Supreme Court Argument Suggests Consumer Class Actions Will Survive


Posted on Nov 11, 2010

On Tuesday, November 9, 2010, the U.S. Supreme Court heard oral argument in AT&T Mobility v. Concepcion.  The case involved an effort by AT&T to prohibit class actions in an arbitration clause of contracts with mobile phone customers.  California courts had held that the class action bar was unconscionable and unenforceable.

Before the oral argument, many expected the conservative U.S. Supreme Court to reverse the lower court’s decision and allow such clauses in boilerplate print of consumer contracts, even where they might be unenforceable under state law standards.  However, comments of most of the justices during oral arguments, including conservative Justice Antonin Scalia, suggest the court may defer to state court judges’ determinations about what is and is not fundamentally unfair in a consumer contract.

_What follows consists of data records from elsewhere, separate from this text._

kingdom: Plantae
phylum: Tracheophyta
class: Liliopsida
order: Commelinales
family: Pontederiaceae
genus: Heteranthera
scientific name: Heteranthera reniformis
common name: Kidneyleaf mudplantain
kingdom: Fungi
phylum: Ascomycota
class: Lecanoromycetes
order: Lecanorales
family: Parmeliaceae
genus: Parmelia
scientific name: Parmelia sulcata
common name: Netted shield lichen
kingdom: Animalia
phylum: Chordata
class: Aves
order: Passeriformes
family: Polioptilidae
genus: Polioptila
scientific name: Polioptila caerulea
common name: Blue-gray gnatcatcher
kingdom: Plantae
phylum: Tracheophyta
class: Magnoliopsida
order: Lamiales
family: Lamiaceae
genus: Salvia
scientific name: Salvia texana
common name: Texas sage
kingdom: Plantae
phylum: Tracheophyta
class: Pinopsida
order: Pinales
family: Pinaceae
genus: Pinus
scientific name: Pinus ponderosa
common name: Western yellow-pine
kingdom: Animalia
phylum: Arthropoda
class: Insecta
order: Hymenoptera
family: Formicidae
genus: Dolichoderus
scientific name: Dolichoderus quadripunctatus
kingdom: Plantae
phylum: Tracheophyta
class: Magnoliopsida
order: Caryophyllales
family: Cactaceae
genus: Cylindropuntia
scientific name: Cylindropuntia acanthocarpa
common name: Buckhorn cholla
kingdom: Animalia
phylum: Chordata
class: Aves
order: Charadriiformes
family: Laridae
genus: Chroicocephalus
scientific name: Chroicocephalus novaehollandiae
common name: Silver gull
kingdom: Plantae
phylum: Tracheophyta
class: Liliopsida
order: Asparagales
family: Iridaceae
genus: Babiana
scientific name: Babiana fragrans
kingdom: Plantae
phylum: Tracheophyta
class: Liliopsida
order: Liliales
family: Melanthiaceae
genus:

The lawyer for the California couple, who had filed the class action against AT&T Mobility claiming that they were defrauded over a $30 charge, told the court that a decision in favor of AT&T would “gut the state’s substantive consumer protection law.”  Although recent Supreme Court decisions have suggested the court would enforce arbitration agreements and disfavor consumer class actions, the justices’ questions at oral argument suggested otherwise.  For example, Justice Antonin Scalia, a noted conservative on the court, asked AT&T’s attorney, “Are we going to tell the State of California what it has to consider unconscionable?”  Questions by Justice Breyer, Justice Bader Ginsburg and new Supreme Court Justice Elena Kagan were similar in tone.  Questions from conservative Justice Samuel A. Alito, Jr., indicated support for AT&T and suggest that the opinion may be divided.

Numerous consumer groups, including the Legal Aid Society of the District of Columbia, AARP, Centers for Responsible Lending and the Consumer Federation of America have expressed support for the Concepcions and the California lower court’s rulings rejecting the arbitration clauses.